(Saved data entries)
-- Opening Marker --
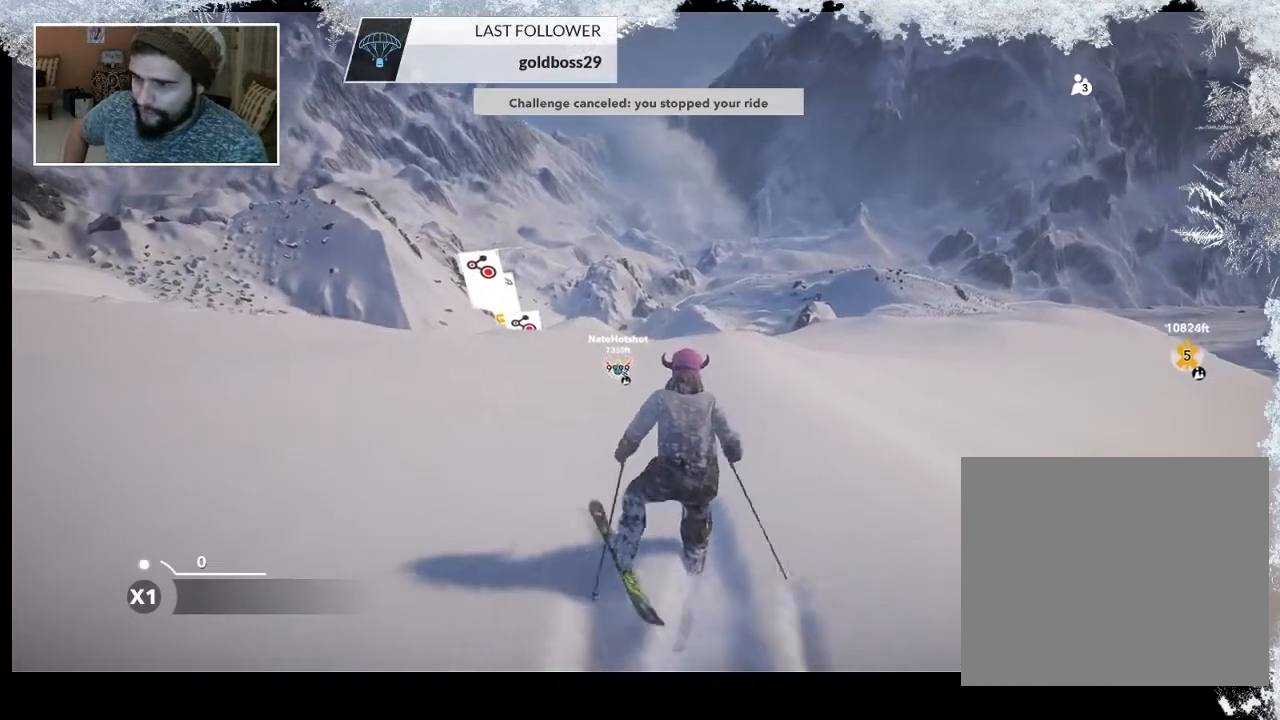
{"buttons": [], "left_stick": "center", "right_stick": "center", "events": []}
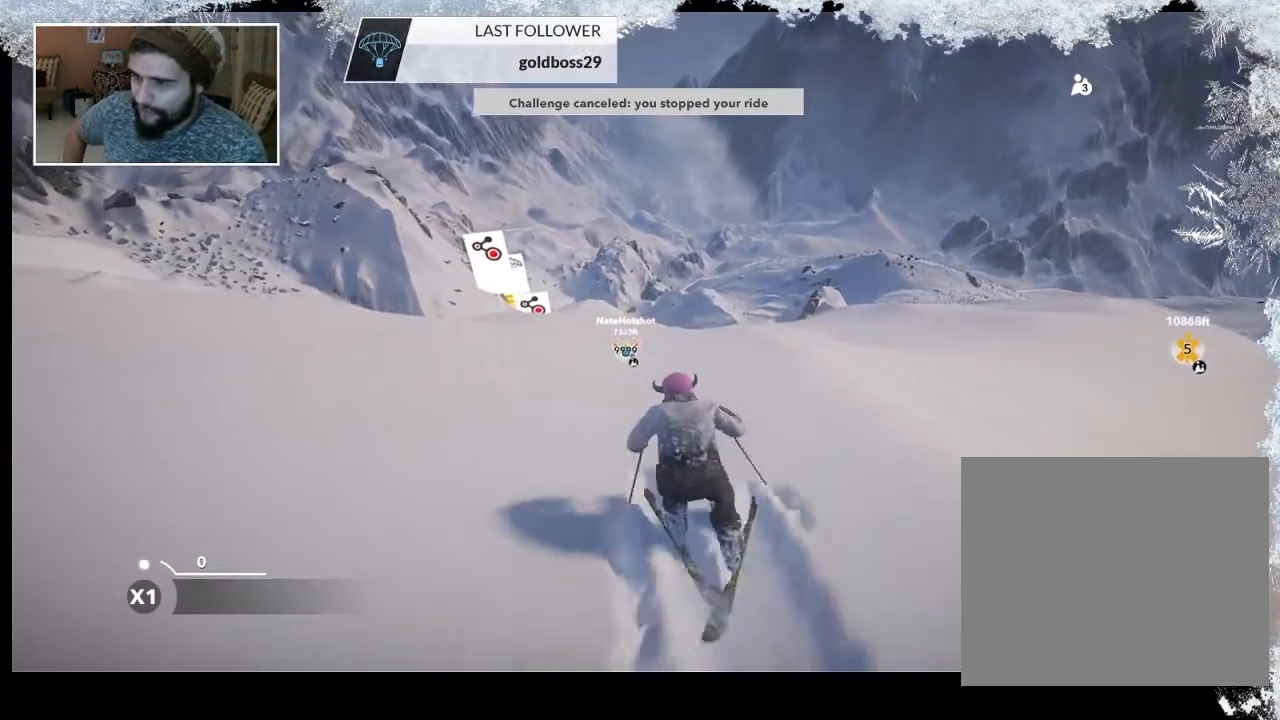
{"buttons": [], "left_stick": "center", "right_stick": "center", "events": []}
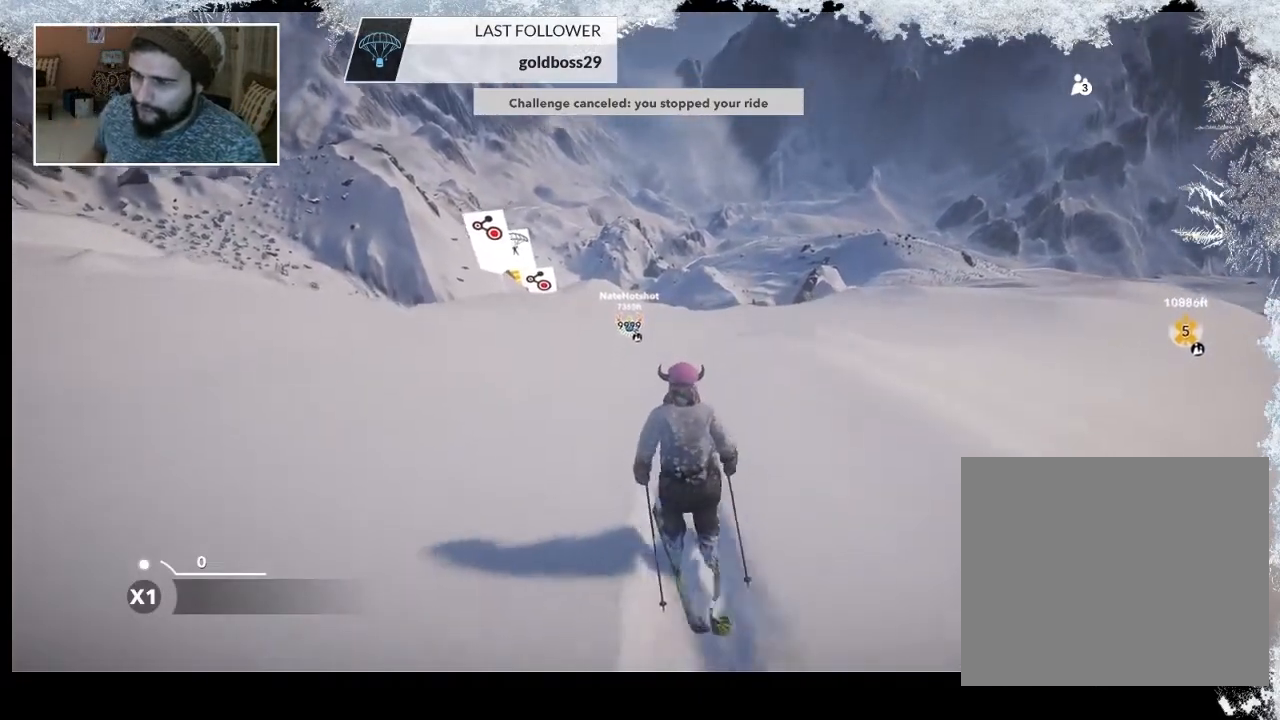
{"buttons": [], "left_stick": "center", "right_stick": "center", "events": []}
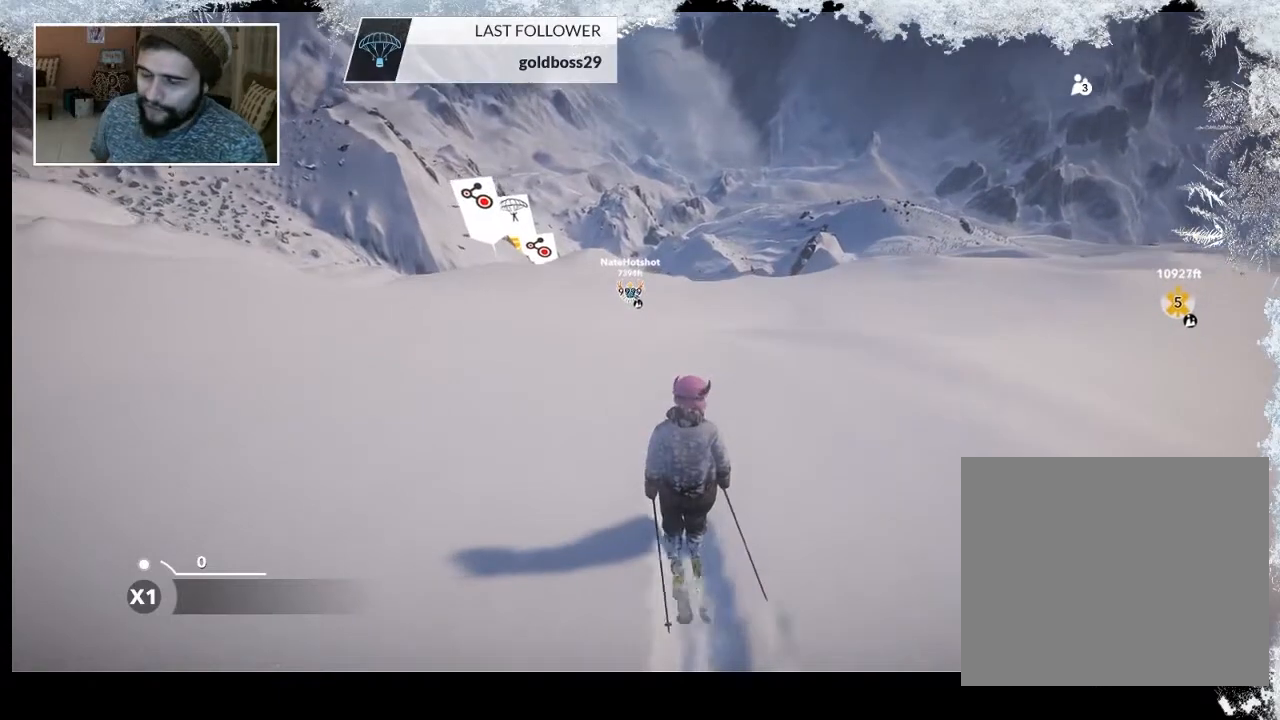
{"buttons": [], "left_stick": "left", "right_stick": "center", "events": [[167, "left_stick", "right"], [367, "left_stick", "center"], [500, "left_stick", "left"]]}
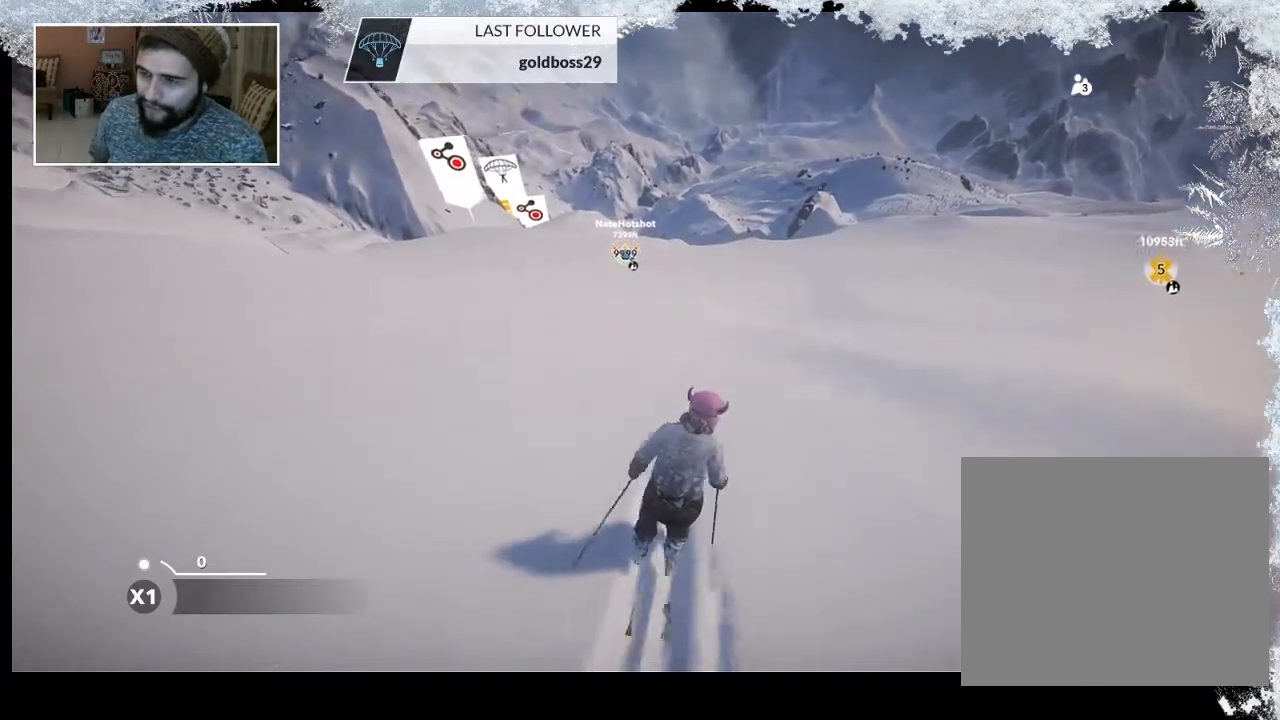
{"buttons": [], "left_stick": "center", "right_stick": "center", "events": [[400, "left_stick", "center"]]}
-- Closing Marker --
**BRIEF**
When you retype the records, keep every word exactly as written and exclude the pictures.

**ANSWER BOX**
{"buttons": [], "left_stick": "center", "right_stick": "center", "events": []}
{"buttons": [], "left_stick": "center", "right_stick": "center", "events": []}
{"buttons": [], "left_stick": "center", "right_stick": "center", "events": []}
{"buttons": [], "left_stick": "left", "right_stick": "center", "events": [[167, "left_stick", "right"], [367, "left_stick", "center"], [500, "left_stick", "left"]]}
{"buttons": [], "left_stick": "center", "right_stick": "center", "events": [[400, "left_stick", "center"]]}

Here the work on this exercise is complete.